§ **EXERCISE**
Reproduce all of the following data verbatim, omitting the pictures.

--- SUPPLIED INFORMATION Enclosed Below ---

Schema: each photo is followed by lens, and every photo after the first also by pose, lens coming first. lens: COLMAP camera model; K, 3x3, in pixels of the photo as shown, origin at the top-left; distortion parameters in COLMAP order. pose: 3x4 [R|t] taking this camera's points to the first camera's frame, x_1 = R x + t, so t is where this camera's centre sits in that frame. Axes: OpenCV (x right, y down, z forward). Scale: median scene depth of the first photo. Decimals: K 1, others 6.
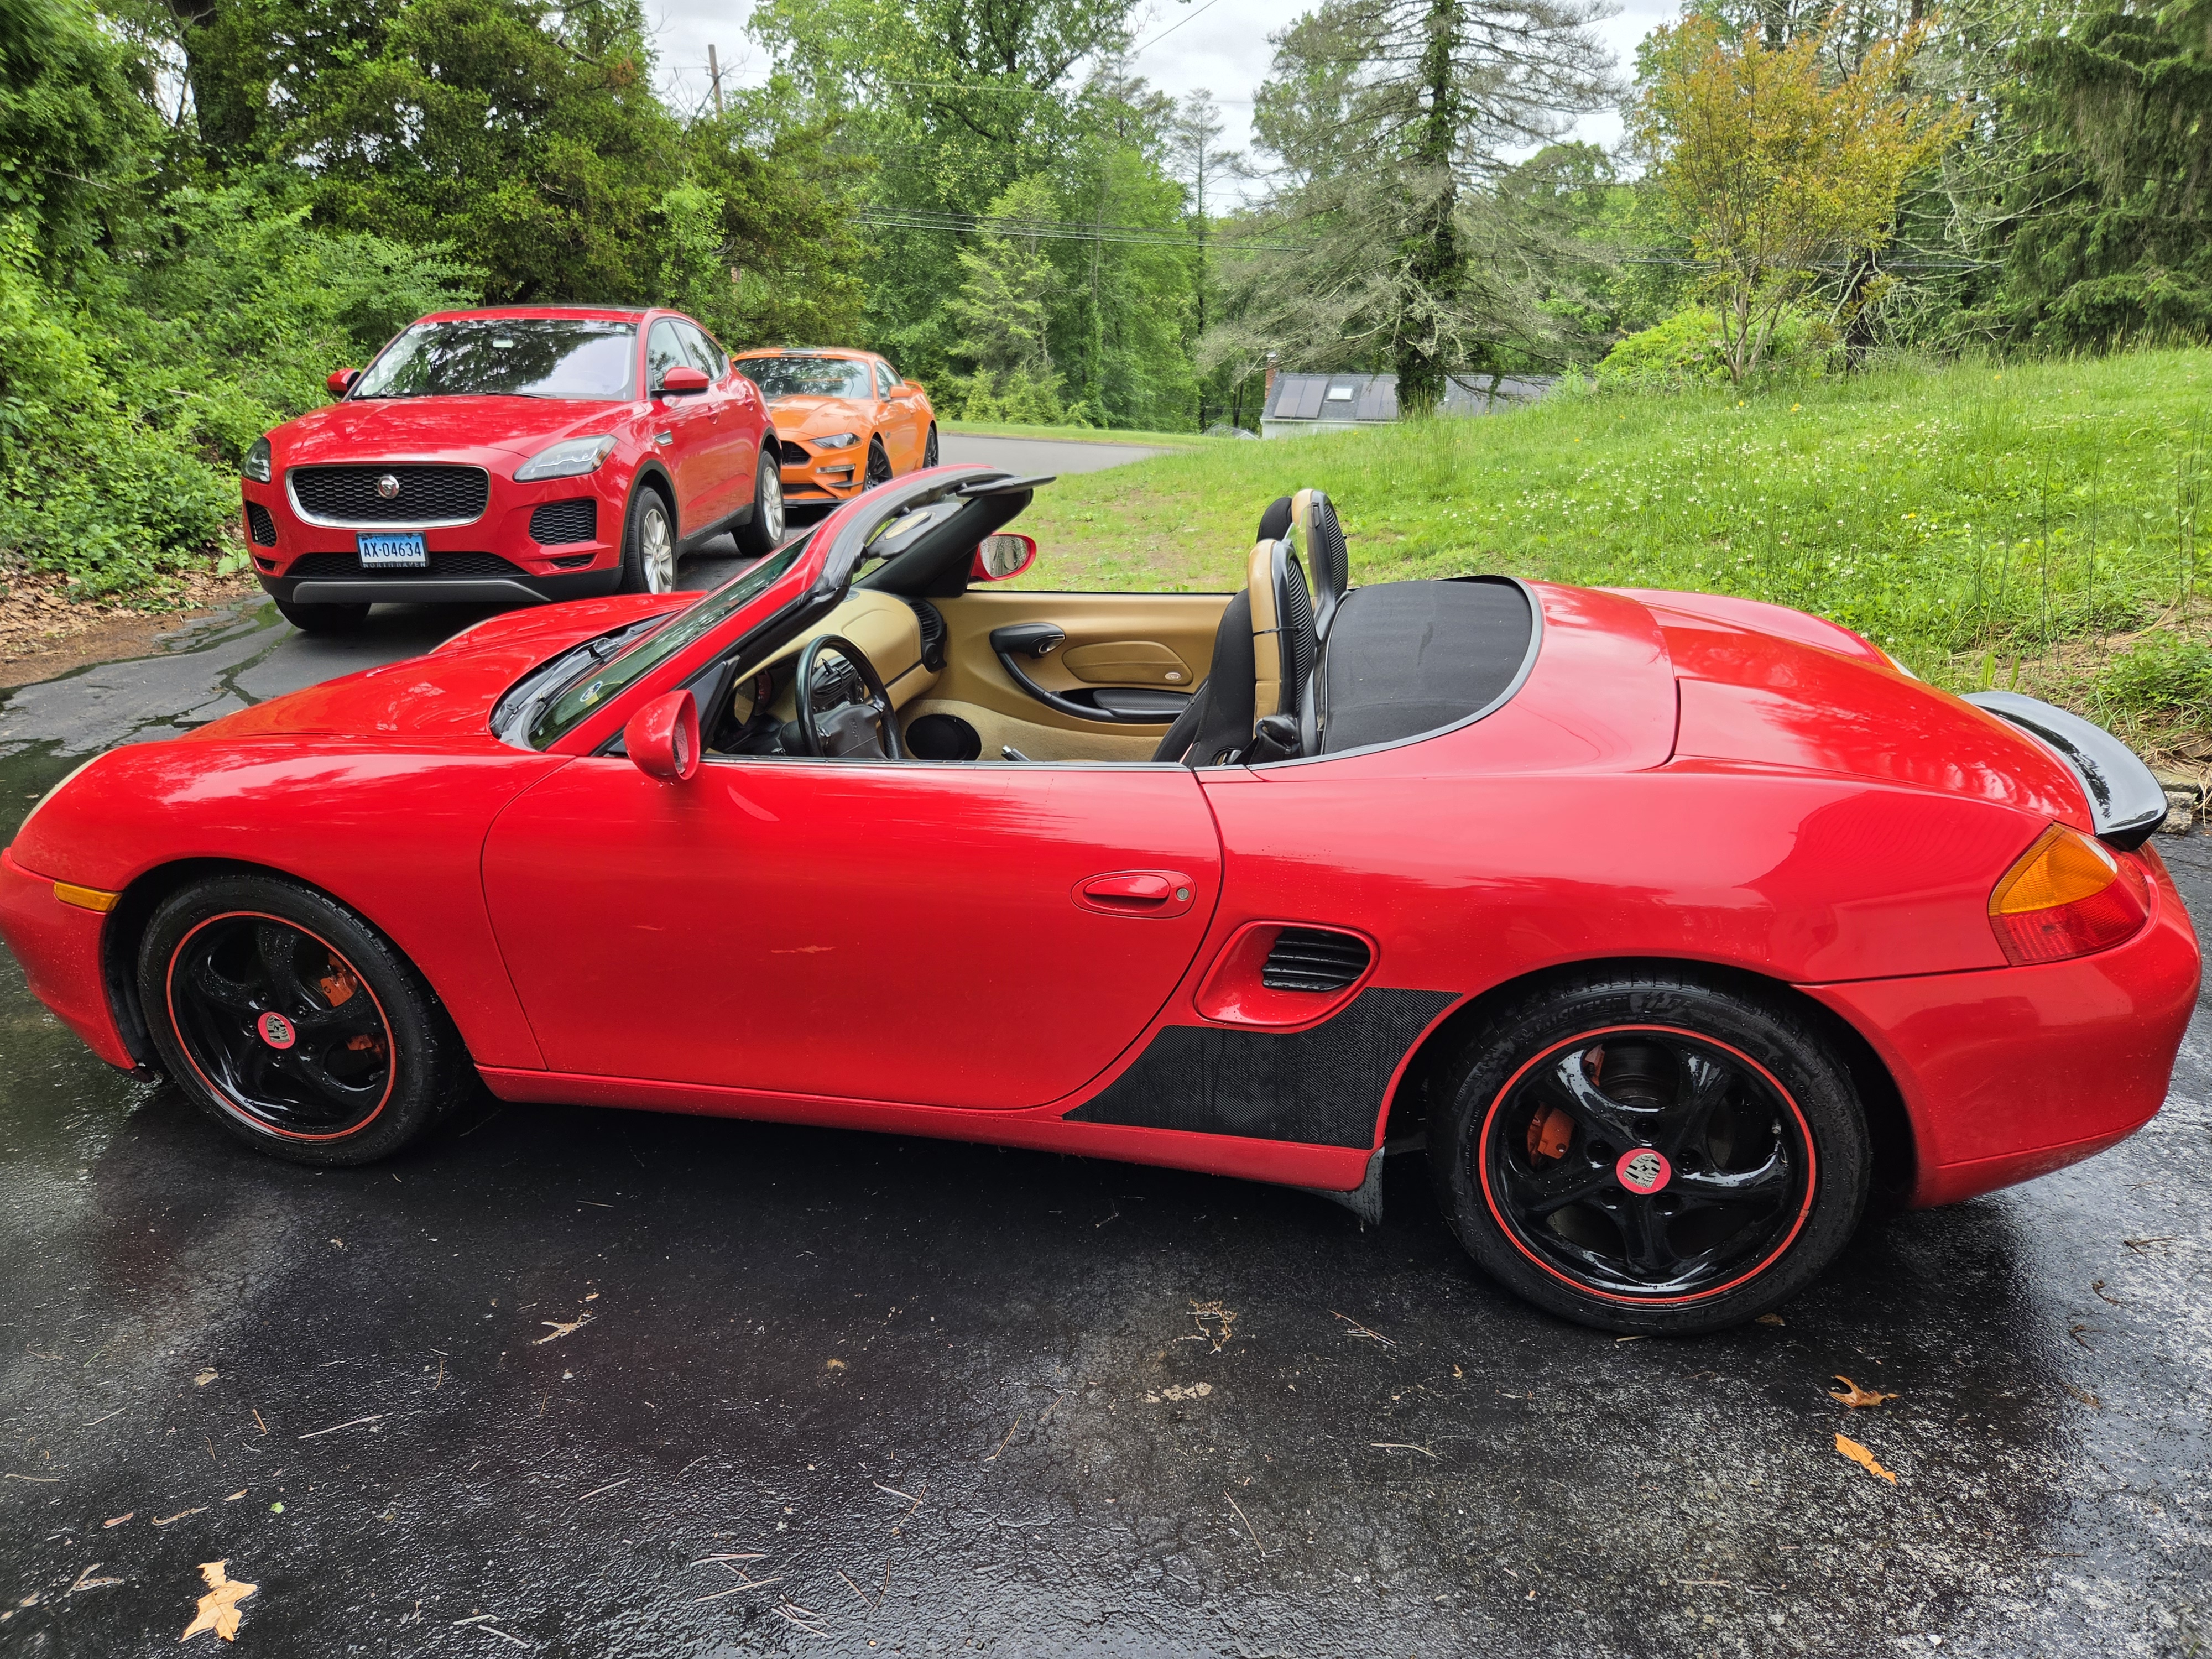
lens RADIAL K [[1532.0, 0, 1104.1], [0, 1532.0, 820.4], [0, 0, 1]] dist [0.070735, -0.054643]
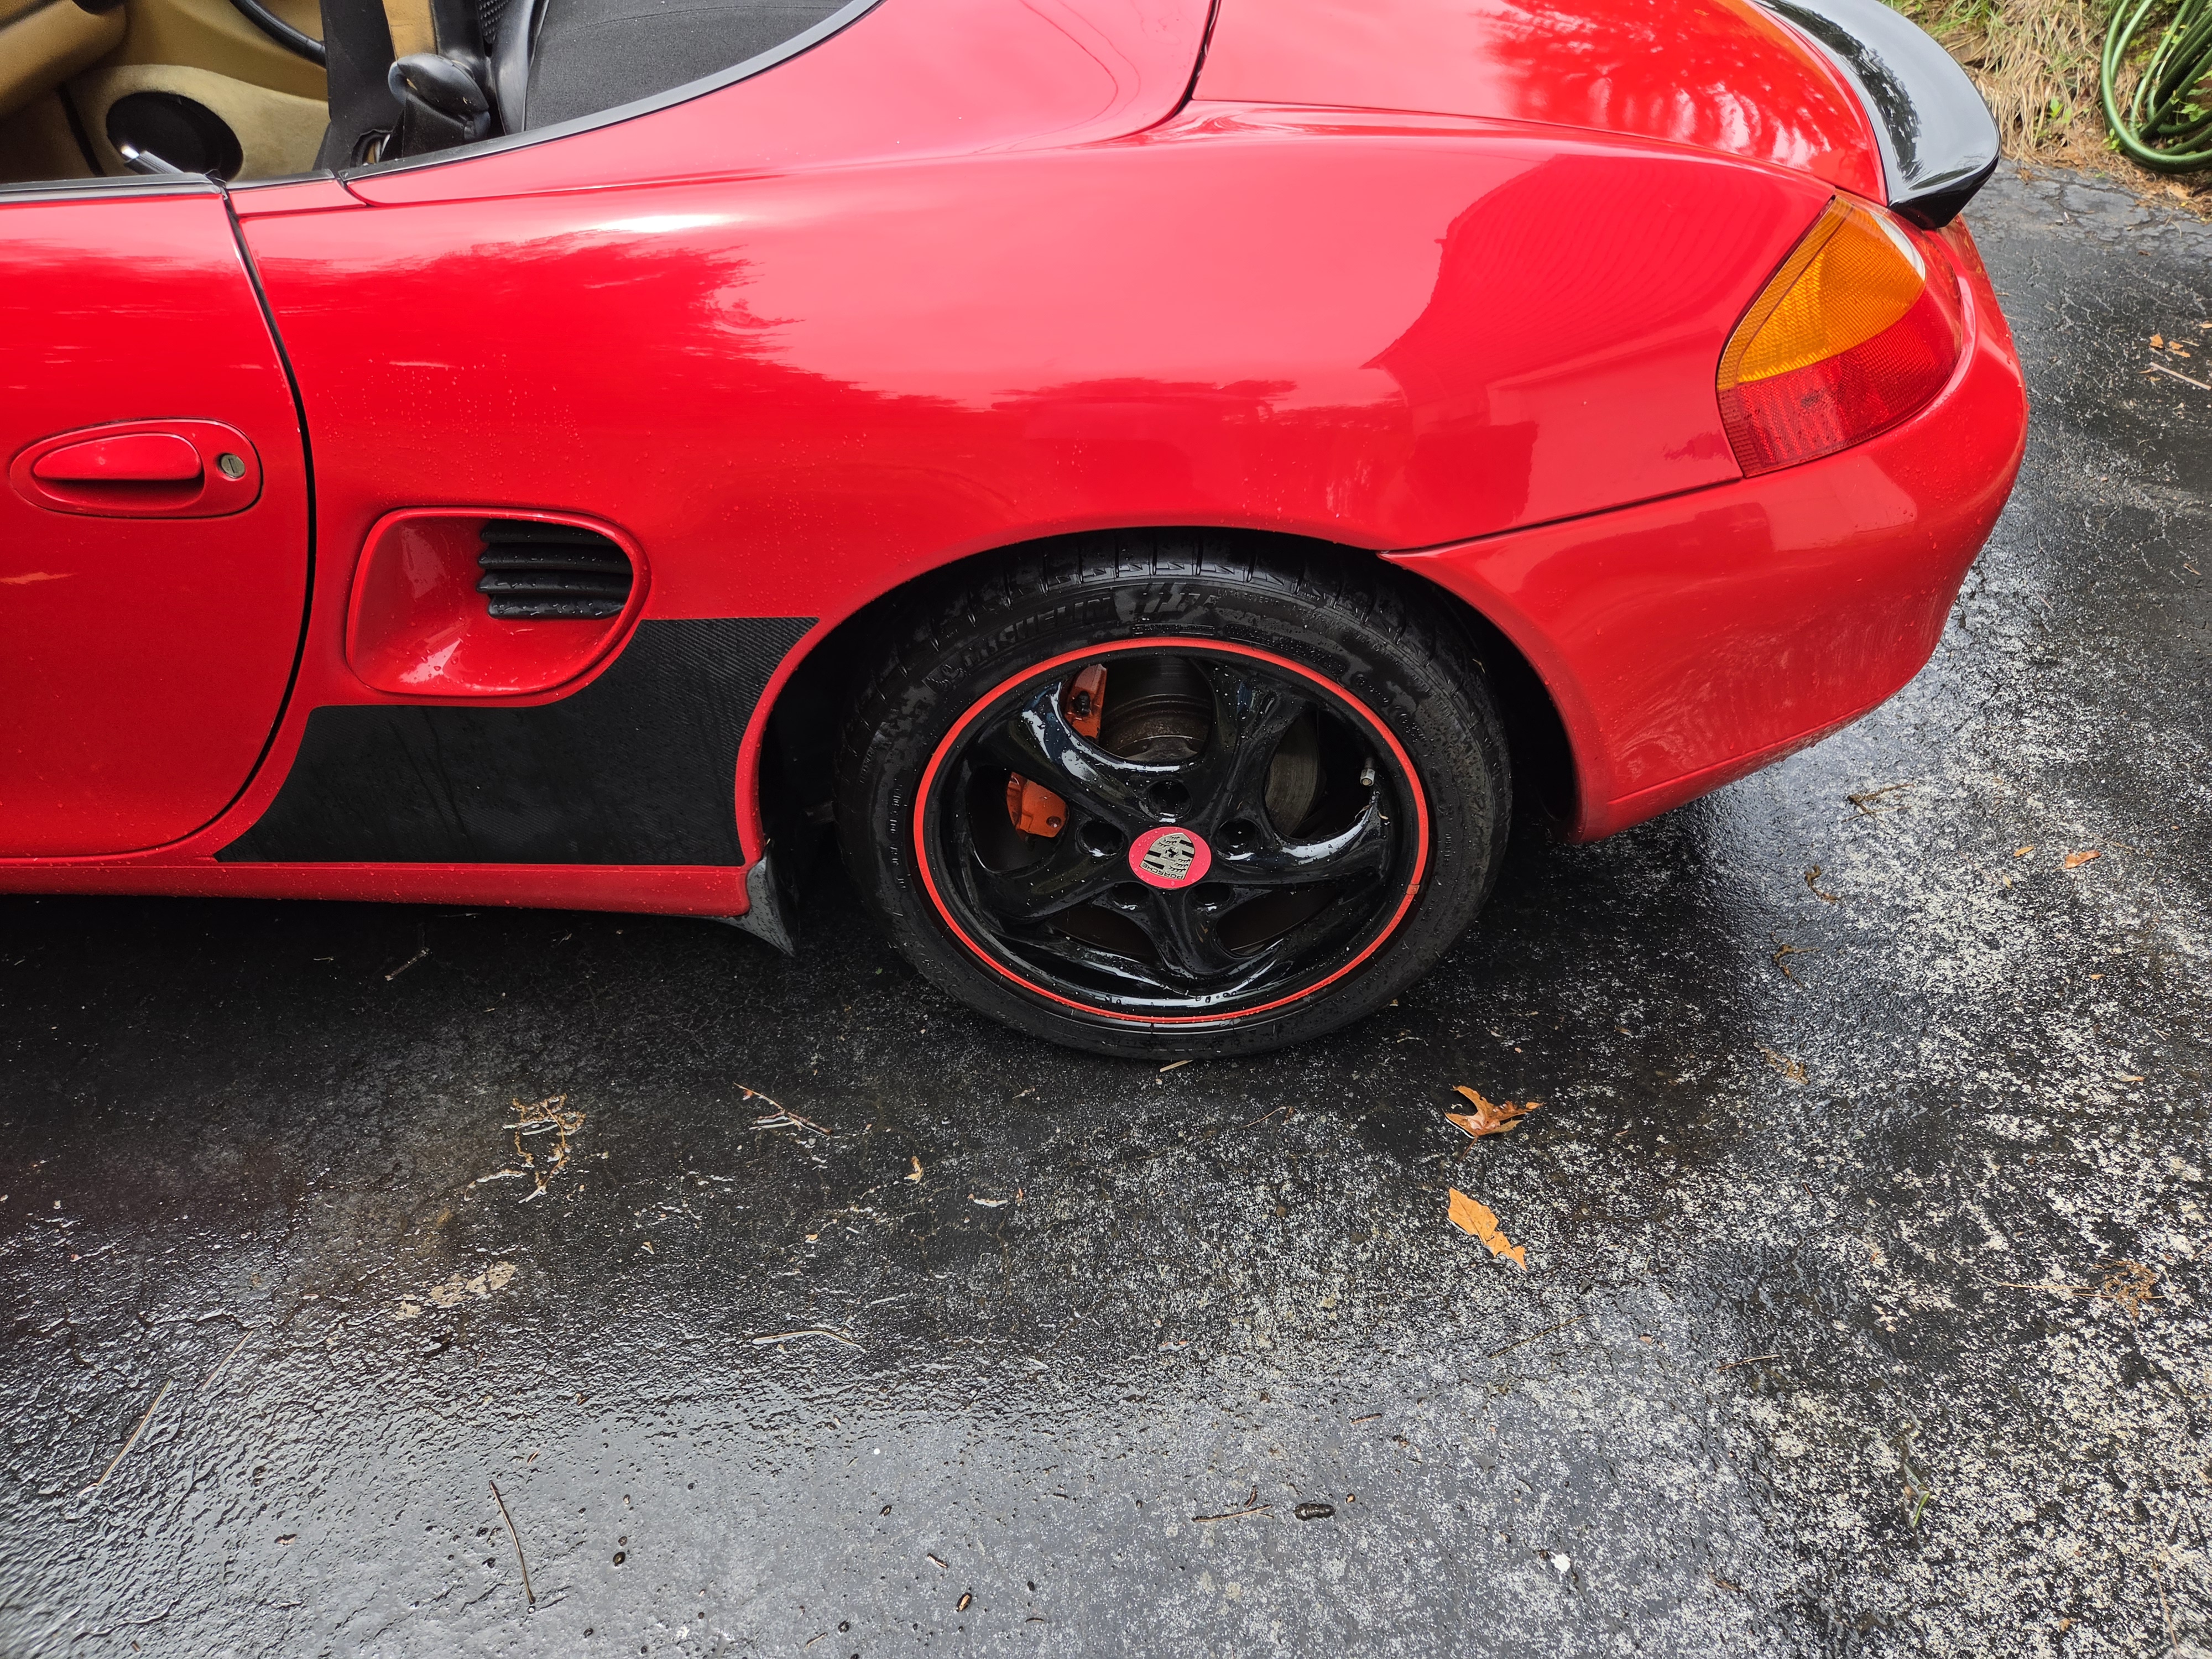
lens RADIAL K [[1532.0, 0, 1156.0], [0, 1532.0, 820.2], [0, 0, 1]] dist [0.070735, -0.054643]
pose [[0.978540, -0.133176, 0.157240, 0.254026], [0.065557, 0.924639, 0.375160, -0.016201], [-0.195352, -0.356800, 0.913527, 0.459246]]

--- End of Enclosed SUPPLIED INFORMATION ---

§ **RESULT FOR THIS TASK**
Schema: each photo is followed by lens, and every photo after the first also by pose, lens coming first. lens: COLMAP camera model; K, 3x3, in pixels of the photo as shown, origin at the top-left; distortion parameters in COLMAP order. pose: 3x4 [R|t] taking this camera's points to the first camera's frame, x_1 = R x + t, so t is where this camera's centre sits in that frame. Axes: OpenCV (x right, y down, z forward). Scale: median scene depth of the first photo. Decimals: K 1, others 6.
lens RADIAL K [[1532.0, 0, 1104.1], [0, 1532.0, 820.4], [0, 0, 1]] dist [0.070735, -0.054643]
lens RADIAL K [[1532.0, 0, 1156.0], [0, 1532.0, 820.2], [0, 0, 1]] dist [0.070735, -0.054643]
pose [[0.978540, -0.133176, 0.157240, 0.254026], [0.065557, 0.924639, 0.375160, -0.016201], [-0.195352, -0.356800, 0.913527, 0.459246]]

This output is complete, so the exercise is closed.